I've been trying to use BLAT to align some sequences to the axolotl genome. I have all the required files and have finally got BLAT to actually run (I'm running it on my own mac in terminal), and this is the error that I keep encountering:
Assertion failed: ((hit->tStart >> bucketShift) < bucketCount), function clumpHits, file genoFind.c, line 1806.
Anyone have any ideas of what could be the issue? Thanks for any help
What parameters or options are you passing to blat? Perhaps provide the full command you are running.
I'm running it at a very basic level. I should say I don't have a background in CS, so that might be why I'm having issues. Here's the command:
./blat Genome.fa Input.fa output.psl
Genome.fa is just the full axolotl genome, and Input.fa is just the sequences I'm trying to align.What kind of sequences are in
Input.fa
?blat
is meant to be used with sequences that are similar. It is not a tool meant to find distantly related sequences.They are a bunch of sequences varying in length from 200-1000 bp, so could the differences in length be the issue?
No that should not be an issue. Are your input sequences in multi-fasta format?
I'm not sure what that means, it's a TRINITY transcriptome assembly of genes expressed during certain stages of axolotl development.
Edit: should've Googled multi fasta before posting, my bad. Yes, it basically is in multi-fasta format. Here's the type of thing each sequence in preceded by:
>TRINITY_DN20780_c0_g1_i1 len=639 path=[1367:0-311 1382:312-312 1381:313-313 1380:314-337 1379:338-462 1362:463-638] [-1, 1367, 1382, 1381, 1380, 1379, 1362, -2]

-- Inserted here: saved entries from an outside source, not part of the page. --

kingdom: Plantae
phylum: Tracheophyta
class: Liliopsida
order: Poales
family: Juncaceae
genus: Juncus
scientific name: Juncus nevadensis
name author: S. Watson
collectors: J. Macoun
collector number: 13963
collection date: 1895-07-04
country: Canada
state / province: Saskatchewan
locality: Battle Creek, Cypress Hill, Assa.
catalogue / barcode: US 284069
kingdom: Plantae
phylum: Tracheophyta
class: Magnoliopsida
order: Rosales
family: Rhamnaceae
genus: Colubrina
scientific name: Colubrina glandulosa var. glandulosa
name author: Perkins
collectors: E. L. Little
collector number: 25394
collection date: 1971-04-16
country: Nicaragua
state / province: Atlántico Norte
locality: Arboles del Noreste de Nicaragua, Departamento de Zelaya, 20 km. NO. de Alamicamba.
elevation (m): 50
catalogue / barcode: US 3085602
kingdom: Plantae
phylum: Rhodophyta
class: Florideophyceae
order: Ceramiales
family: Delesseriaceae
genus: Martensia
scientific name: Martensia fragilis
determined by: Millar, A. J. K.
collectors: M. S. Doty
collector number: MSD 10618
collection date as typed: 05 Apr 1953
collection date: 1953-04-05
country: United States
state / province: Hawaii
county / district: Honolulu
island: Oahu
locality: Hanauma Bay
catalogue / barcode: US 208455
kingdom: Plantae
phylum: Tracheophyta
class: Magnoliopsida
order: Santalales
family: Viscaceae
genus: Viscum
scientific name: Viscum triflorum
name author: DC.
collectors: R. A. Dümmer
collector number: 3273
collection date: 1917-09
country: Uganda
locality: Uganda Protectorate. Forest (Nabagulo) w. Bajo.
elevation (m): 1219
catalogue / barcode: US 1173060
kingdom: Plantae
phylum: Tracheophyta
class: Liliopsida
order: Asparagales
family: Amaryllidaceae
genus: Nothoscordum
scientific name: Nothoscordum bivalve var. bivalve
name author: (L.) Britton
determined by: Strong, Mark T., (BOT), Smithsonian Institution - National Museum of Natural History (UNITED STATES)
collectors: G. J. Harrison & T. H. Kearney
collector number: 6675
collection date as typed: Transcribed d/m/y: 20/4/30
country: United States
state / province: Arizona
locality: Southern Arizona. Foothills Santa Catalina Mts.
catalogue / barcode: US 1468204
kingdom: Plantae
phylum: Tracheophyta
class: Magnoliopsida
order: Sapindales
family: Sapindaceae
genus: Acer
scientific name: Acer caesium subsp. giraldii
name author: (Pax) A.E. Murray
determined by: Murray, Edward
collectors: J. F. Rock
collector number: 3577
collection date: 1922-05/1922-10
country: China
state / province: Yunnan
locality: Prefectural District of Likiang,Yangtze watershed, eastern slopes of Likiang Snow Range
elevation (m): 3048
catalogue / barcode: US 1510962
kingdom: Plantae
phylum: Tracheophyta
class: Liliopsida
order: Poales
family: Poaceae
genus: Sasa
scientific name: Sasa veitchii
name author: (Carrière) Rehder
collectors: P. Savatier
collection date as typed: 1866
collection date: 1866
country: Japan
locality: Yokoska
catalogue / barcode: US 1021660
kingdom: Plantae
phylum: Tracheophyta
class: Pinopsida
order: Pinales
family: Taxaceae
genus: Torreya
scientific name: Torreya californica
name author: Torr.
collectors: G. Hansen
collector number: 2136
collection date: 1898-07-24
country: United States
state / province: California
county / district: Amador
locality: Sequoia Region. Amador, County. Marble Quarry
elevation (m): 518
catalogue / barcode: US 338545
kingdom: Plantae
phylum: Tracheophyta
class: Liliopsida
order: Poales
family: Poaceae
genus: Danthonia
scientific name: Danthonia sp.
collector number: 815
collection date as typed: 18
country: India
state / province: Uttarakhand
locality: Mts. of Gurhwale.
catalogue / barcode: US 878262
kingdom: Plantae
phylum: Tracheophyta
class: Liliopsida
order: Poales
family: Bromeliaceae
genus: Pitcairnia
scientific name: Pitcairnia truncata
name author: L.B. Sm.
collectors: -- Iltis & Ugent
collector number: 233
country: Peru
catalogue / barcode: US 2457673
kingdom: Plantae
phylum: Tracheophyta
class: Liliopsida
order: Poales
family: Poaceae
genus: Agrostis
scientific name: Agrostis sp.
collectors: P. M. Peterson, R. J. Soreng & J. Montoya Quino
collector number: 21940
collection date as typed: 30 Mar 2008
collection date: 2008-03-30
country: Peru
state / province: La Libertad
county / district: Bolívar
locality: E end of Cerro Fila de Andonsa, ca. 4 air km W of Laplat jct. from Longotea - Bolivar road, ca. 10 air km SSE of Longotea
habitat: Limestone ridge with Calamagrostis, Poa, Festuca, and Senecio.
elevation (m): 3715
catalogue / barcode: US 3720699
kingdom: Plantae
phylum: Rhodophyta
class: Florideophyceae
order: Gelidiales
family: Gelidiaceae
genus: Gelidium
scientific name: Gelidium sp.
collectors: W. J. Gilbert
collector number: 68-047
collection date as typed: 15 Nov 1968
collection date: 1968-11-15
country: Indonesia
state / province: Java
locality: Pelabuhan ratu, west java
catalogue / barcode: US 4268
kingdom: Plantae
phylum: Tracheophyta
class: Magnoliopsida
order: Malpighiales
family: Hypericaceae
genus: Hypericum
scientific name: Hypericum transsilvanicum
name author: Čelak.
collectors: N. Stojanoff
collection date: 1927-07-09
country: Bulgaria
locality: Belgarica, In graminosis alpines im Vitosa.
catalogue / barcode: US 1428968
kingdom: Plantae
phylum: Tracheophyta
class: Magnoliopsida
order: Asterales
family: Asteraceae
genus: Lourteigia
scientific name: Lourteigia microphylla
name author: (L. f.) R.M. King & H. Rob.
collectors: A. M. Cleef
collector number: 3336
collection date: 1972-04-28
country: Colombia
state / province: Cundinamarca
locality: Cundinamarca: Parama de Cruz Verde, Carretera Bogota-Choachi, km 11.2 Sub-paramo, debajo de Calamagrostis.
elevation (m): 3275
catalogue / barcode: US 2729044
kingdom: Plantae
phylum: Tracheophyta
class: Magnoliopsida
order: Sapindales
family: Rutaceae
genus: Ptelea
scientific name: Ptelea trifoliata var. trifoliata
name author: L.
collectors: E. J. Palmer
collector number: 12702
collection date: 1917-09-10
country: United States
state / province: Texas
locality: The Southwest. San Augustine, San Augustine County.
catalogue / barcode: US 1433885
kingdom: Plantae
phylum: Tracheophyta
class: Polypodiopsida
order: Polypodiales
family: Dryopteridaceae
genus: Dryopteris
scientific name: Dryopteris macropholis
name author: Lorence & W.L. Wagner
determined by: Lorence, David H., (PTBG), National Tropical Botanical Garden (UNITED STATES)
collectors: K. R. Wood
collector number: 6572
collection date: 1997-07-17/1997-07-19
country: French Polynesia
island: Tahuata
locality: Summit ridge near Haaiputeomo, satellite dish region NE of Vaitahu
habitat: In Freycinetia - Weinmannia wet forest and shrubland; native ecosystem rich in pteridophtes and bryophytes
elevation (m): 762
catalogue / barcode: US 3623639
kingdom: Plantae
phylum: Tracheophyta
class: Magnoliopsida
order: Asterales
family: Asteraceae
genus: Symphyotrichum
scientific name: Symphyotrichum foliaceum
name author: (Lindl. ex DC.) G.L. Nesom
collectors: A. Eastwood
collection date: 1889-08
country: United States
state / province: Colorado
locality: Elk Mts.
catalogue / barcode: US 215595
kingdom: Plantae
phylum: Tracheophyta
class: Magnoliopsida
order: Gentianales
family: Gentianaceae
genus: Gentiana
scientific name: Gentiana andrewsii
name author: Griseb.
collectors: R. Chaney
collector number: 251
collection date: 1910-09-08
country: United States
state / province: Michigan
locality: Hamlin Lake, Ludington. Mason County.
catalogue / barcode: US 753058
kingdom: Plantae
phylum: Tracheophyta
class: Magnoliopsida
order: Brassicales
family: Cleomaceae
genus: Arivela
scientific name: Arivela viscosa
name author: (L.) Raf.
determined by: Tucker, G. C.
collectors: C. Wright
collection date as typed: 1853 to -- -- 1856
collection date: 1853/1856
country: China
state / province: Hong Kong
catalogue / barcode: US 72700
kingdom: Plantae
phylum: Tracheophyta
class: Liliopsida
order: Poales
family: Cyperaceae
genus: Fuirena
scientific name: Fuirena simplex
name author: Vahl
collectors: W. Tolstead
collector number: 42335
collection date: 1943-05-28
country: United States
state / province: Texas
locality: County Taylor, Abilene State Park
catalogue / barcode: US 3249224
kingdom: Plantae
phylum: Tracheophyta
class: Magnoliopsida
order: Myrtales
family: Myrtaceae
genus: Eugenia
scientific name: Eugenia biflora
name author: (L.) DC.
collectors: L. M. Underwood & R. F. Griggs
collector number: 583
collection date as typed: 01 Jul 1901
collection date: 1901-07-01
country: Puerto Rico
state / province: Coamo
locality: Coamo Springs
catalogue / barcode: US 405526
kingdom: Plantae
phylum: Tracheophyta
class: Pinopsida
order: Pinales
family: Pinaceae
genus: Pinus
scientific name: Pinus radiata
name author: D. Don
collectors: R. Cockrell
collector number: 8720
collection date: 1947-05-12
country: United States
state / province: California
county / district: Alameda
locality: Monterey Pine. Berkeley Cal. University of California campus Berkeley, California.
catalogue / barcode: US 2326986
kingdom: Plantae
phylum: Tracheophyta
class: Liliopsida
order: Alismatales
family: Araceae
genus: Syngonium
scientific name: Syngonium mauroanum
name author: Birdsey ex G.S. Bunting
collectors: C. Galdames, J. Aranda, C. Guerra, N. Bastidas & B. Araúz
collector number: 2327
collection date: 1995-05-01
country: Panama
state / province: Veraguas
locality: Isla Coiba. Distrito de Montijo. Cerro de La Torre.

Can you take 3-4 sequences from your file put them in a new file and see if you still get that error using this new file? It is possible that all that
cruft
(extra stuff) in fasta header may be causing a problem. If the search works then there may be a specific sequence in your data that is causing that error. If it does not then you may need to shorten those headers. But one step at a time.I tried it with only one sequences and still got the same error. I then shortened the header so that it only contained the carrot >, still the same error. For the heck of it, I decided to remove the header entirely, and that gave the following error:
Couldn't open TCAGCTTTGTTCTCCGCTGCCATTTTCTCATATTGTGTACGGATTTCCGCGATCGCTACA , No such file or directory
That is the first line of the sequence in Input.fa, not even the entire sequence. This is really perplexing me.
Just ran a test
It should be just that simple.
Can you try running your test file with one sequence (with header) against itself? That would make sure your
blat
works properly.Long headers are not a problem either.
Yup that worked, so that leads me to believe that somethings wrong with the axolotl genome I'm using. For one thing, it is massive, I can't even open the fasta file that it's in because it's 28 gb, so I'm not sure what it looks like. Maybe I'll try converting it to a 2bit file, not sure how that would change things, but it's worth a shot.
Worth a try. Let us know how that goes.
It did not work. Starting to feel like I'm running out of ideas, any further suggestions? Thanks for all the help so far! I really appreciate it.